Hoofdstuk 1. Begripsbepalingen.

Artikel 1

In deze verordening wordt verstaan onder:

  • a.

    afvalwater: te lozen water, waarin al dan niet afvalstoffen als bedoeld onder d voorkomen;

  • b.

    riolering: het gemeentelijk rioolstelsel, met inbegrip van de daartoe behorende rioolgemalen en persleidingen en andere openbare werken en installaties van overeenkomstige aard;

  • c.

    waterbeheerder: de beheerder van een rioolwaterzuiveringsinstallatie of enig ander werk waarop de riolering is aangesloten, dan wel het gezag dat bevoegd is tot het verlenen, weigeren, wijzigen of intrekken van een vergunning als bedoeld in artikel 1 van de Wet verontreiniging oppervlaktewateren, tot het brengen van afvalstoffen, verontreinigde of schadelijke stoffen in het oppervlaktewater waarop de riolering uitkomt;

  • d.

    afvalstoffen: afvalstoffen, verontreinigde of schadelijke stoffen, in welke vorm dan ook, als bedoeld in artikel 1 van de Wet verontreiniging oppervlaktewateren;

  • e.

    werk: vast aanwezige voorziening, waarmee stoffen direct of indirect in de riolering kunnen worden gebracht.

Hoofdstuk 2. Bepalingen ter uitvoering van de door de waterbeheerder aan de gemeente gegeven voorschriften.

Afdeling 1. Verbod zonder vergunning door middel van een werk afvalstoffen te lozen vanuit nader genoemde bedrijven of instellingen.

Artikel 2.

  • 1. Het is verboden zonder vergunning van burgemeester en wethouders door middel van een werk in de riolering afvalstoffen te lozen vanuit een bedrijf of instelling genoemd in het tweede lid.

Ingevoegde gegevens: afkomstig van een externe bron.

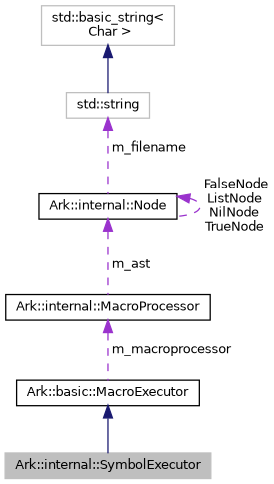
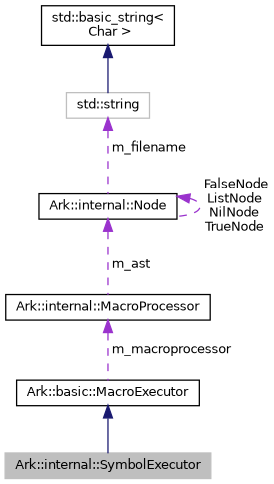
  digraph {
    node [color=grey75 fillcolor=white fontname=Helvetica fontsize=10 shape=record style=filled]
    edge [color=darkorchid3 dir=back fontname=Helvetica fontsize=10 labelfontname=Helvetica labelfontsize=10 style=dashed]
    n1 [fillcolor=grey75 fontcolor=black height=0.2 label="Ark::internal::SymbolExecutor" width=0.4]
    n2 [color=black height=0.2 label="Ark::basic::MacroExecutor" width=0.4]
    n3 [color=black height=0.2 label="Ark::internal::MacroProcessor" width=0.4]
    n4 [color=black height=0.2 label="Ark::internal::Node" width=0.4]
    n5 [height=0.2 label="std::string" width=0.4]
-   n6 [height=0.2 label="std::basic_string\<\l Char \>" width=0.4]
+   n6 [color=black height=0.2 label="std::basic_string\<\l Char \>" width=0.4]
    n2 -> n1 [color=midnightblue style=solid]
    n3 -> n2 [label=" m_macroprocessor"]
    n4 -> n3 [label=" m_ast"]
    n4 -> n4 [label=" FalseNode\nListNode\nNilNode\nTrueNode"]
    n5 -> n4 [label=" m_filename"]
    n6 -> n5 [color=midnightblue style=solid]
  }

  • 2. De in het eerste lid bedoelde bedrijven of instellingen zijn:

    • a.

      grafische bedrijven, met uitzondering van diepdrukkerijen met eigen cylindervervaardiging en zeefdrukkerijen;

    • b.

      fotografische bedrijven die laboratoria hebben met een produktie capaciteit van ten hoogste 20.000 m2 papier per jaar, uitgaande van 2.500 bedrijfsuren per jaar;

    • c.

      laboratoria, met uitzondering van geïntegreerde laboratoria die meer dan 10.000 m3 afvalwater per jaar lozen en analytische laboratoria;

    • d.

      textielfabrieken, met uitzondering van textielveredelingsbedrijven;

    • e.

      psychiatrische ziekenhuizen, inrichtingen voor zwakzinnigen en verpleegtehuizen;

    • f.

      accufabrieken;

    • g.

      bedrijven die in verhouding tot de totale lozing op de gemeentelijke riolering veel zuurstofbindende stoffen lozen;

    • h.

      champignonkwekerijen;

    • i.

      chemicaliëngroothandels en –verwerkers;

    • j.

      bedrijven die jaarlijks niet meer dan 1.000 auto’s deconserveren;

    • k.

      lijmfabrieken;

    • l.

      optische bedrijven;

    • m.

      poetsdoekwasserijen;

    • n.

      tectyleerbedrijven;

    • o.

      (verf)spuitinrichtingen;

    • p.

      vulkaniseerbedrijven.

  • 3. Het bepaalde in het eerste lid geldt niet voor zover de Wet verontreiniging oppervlaktewateren van toepassing is.

  • 4. Paragraaf 4.1.3.3. van de Algemene wet bestuursrecht betreffende de positieve fictieve beschikking bij niet tijdig beslissen, is hier niet van toepassing.

Afdeling 2. Bepalingen betreffende lozingen door middel van een werk vanuit overige bedrijven of instellingen.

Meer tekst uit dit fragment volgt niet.